Dataset entries:
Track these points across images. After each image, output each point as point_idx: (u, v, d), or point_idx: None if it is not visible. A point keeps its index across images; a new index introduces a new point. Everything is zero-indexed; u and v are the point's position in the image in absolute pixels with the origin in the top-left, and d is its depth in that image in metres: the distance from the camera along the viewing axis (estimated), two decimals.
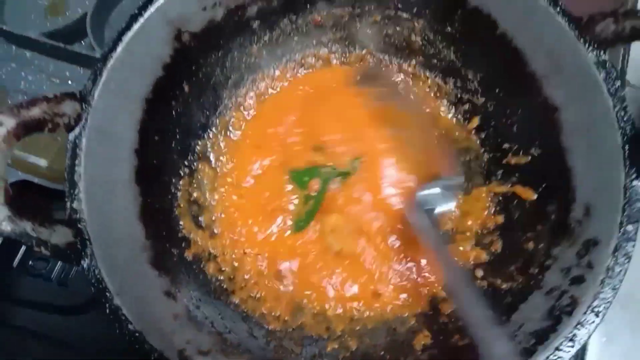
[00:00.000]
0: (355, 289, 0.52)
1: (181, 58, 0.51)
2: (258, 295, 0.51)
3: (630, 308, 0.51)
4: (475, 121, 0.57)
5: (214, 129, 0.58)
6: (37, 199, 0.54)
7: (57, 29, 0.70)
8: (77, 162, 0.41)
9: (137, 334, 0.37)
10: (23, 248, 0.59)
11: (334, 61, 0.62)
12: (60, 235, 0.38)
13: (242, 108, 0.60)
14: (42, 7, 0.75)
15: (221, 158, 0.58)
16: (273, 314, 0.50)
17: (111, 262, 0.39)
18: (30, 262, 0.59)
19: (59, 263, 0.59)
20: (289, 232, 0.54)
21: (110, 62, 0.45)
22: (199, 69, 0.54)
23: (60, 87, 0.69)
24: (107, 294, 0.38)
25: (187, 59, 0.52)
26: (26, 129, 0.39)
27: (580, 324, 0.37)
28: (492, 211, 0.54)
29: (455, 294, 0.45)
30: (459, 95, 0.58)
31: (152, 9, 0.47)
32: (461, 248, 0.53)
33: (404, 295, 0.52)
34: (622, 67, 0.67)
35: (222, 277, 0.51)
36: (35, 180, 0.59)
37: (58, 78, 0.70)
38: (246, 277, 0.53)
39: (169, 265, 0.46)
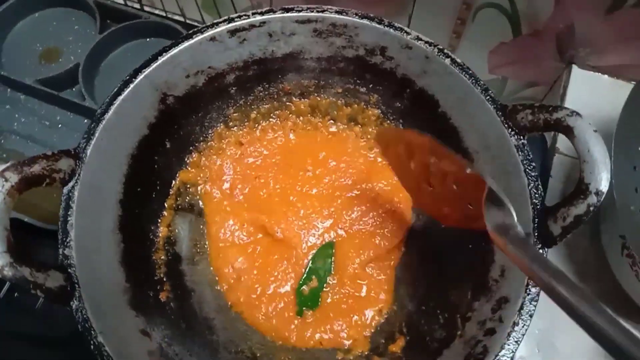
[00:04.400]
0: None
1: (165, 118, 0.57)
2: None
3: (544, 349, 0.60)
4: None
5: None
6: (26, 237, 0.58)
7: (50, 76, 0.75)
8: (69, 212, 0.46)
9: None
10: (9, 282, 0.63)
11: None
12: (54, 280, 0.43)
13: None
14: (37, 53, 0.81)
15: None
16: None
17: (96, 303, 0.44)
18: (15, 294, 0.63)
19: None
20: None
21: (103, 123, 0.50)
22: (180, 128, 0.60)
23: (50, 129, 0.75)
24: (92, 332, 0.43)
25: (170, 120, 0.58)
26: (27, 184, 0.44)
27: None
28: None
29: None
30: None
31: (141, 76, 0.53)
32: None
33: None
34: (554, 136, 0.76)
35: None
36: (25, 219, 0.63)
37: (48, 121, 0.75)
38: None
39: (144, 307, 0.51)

* * *

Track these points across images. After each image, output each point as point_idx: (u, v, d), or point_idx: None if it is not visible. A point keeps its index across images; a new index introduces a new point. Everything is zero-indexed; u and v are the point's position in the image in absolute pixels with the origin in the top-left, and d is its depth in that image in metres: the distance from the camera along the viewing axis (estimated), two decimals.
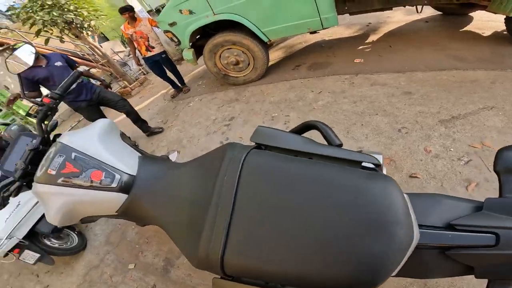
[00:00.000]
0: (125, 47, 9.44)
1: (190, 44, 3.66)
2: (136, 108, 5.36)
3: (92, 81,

---

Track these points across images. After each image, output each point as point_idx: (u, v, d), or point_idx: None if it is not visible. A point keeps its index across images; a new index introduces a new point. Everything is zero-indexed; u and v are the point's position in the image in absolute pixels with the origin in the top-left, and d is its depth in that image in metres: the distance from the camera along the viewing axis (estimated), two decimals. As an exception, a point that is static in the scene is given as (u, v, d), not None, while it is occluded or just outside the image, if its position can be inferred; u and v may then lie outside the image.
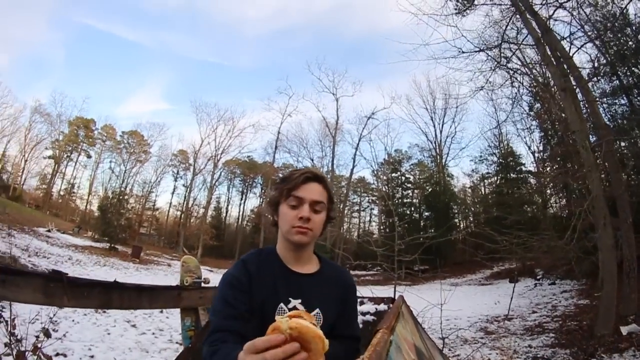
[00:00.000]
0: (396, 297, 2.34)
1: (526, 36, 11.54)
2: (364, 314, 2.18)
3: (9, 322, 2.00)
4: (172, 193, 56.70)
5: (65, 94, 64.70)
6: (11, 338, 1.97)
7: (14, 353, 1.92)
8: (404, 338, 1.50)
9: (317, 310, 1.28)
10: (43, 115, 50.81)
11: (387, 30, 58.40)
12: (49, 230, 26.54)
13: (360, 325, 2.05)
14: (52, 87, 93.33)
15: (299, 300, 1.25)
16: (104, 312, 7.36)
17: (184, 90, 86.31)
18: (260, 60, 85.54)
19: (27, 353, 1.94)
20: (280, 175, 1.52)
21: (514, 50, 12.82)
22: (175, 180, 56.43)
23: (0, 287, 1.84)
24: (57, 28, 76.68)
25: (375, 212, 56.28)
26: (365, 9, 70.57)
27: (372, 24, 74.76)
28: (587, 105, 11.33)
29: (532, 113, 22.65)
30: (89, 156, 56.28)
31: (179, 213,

-- PROBLEM DESCRIPTION --
Using only the entries above, output the line with "6: (37, 199, 0.54)", the line with "31: (152, 9, 0.47)", and all lines between them, exactly as they stand.

-- SOLUTION TO THE EXERCISE --
6: (37, 199, 0.54)
7: (57, 29, 0.70)
8: (77, 162, 0.41)
9: (137, 334, 0.37)
10: (23, 248, 0.59)
11: (334, 61, 0.62)
12: (60, 235, 0.38)
13: (242, 108, 0.60)
14: (42, 7, 0.75)
15: (221, 158, 0.58)
16: (273, 314, 0.50)
17: (111, 262, 0.39)
18: (30, 262, 0.59)
19: (59, 263, 0.59)
20: (289, 232, 0.54)
21: (110, 62, 0.45)
22: (199, 69, 0.54)
23: (60, 87, 0.69)
24: (107, 294, 0.38)
25: (187, 59, 0.52)
26: (26, 129, 0.39)
27: (580, 324, 0.37)
28: (492, 211, 0.54)
29: (455, 294, 0.45)
30: (459, 95, 0.58)
31: (152, 9, 0.47)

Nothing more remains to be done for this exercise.